▸ **DATA EXTRACT**:

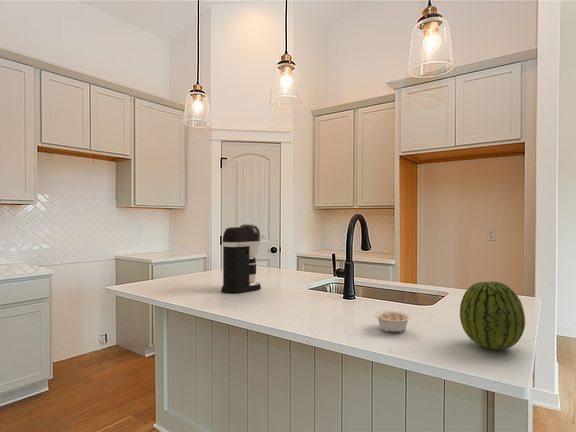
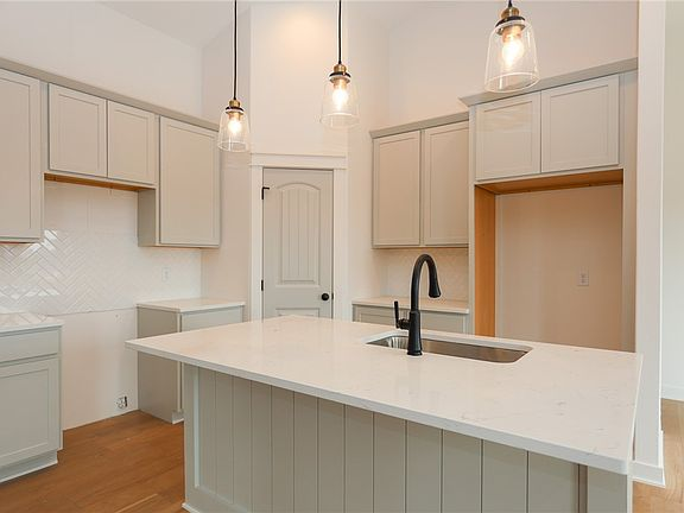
- fruit [459,281,526,351]
- legume [373,310,412,334]
- coffee maker [220,223,262,294]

▸ **BRIEF**: Transcribe the listing exactly; omit all images.

▸ **EXERCISE OUTPUT**:
- fruit [459,281,526,351]
- legume [373,310,412,334]
- coffee maker [220,223,262,294]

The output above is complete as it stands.